■ Exercise directions
From the data below, copy out every line in which the word "logic" occurs.

■ Information
* * * * * * *

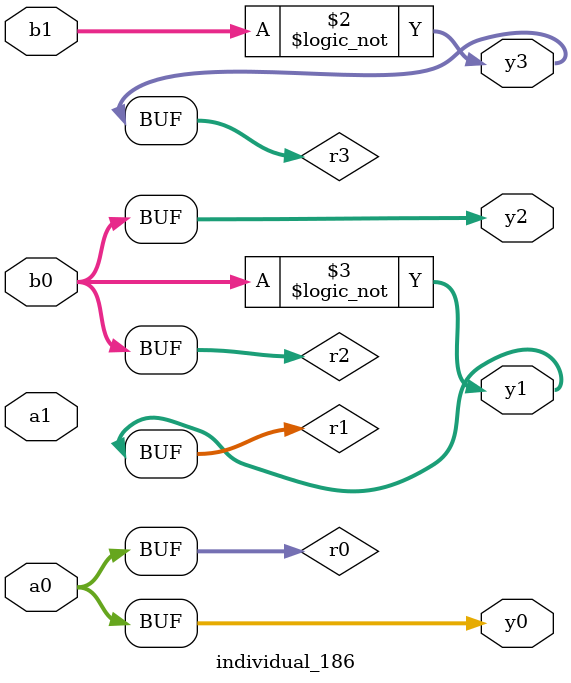
<source format=sv>
module individual_186(input logic [15:0] a1, input logic [15:0] a0, input logic [15:0] b1, input logic [15:0] b0, output logic [15:0] y3, output logic [15:0] y2, output logic [15:0] y1, output logic [15:0] y0);
logic [15:0] r0, r1, r2, r3; 
 always@(*) begin 
	 r0 = a0; r1 = a1; r2 = b0; r3 = b1; 
 	 r3 = ! b1 ;
 	 r1 = ! b0 ;
 	 y3 = r3; y2 = r2; y1 = r1; y0 = r0; 
end
endmodule
</source>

* * * * * * *

■ Response to this task
module individual_186(input logic [15:0] a1, input logic [15:0] a0, input logic [15:0] b1, input logic [15:0] b0, output logic [15:0] y3, output logic [15:0] y2, output logic [15:0] y1, output logic [15:0] y0);
logic [15:0] r0, r1, r2, r3; 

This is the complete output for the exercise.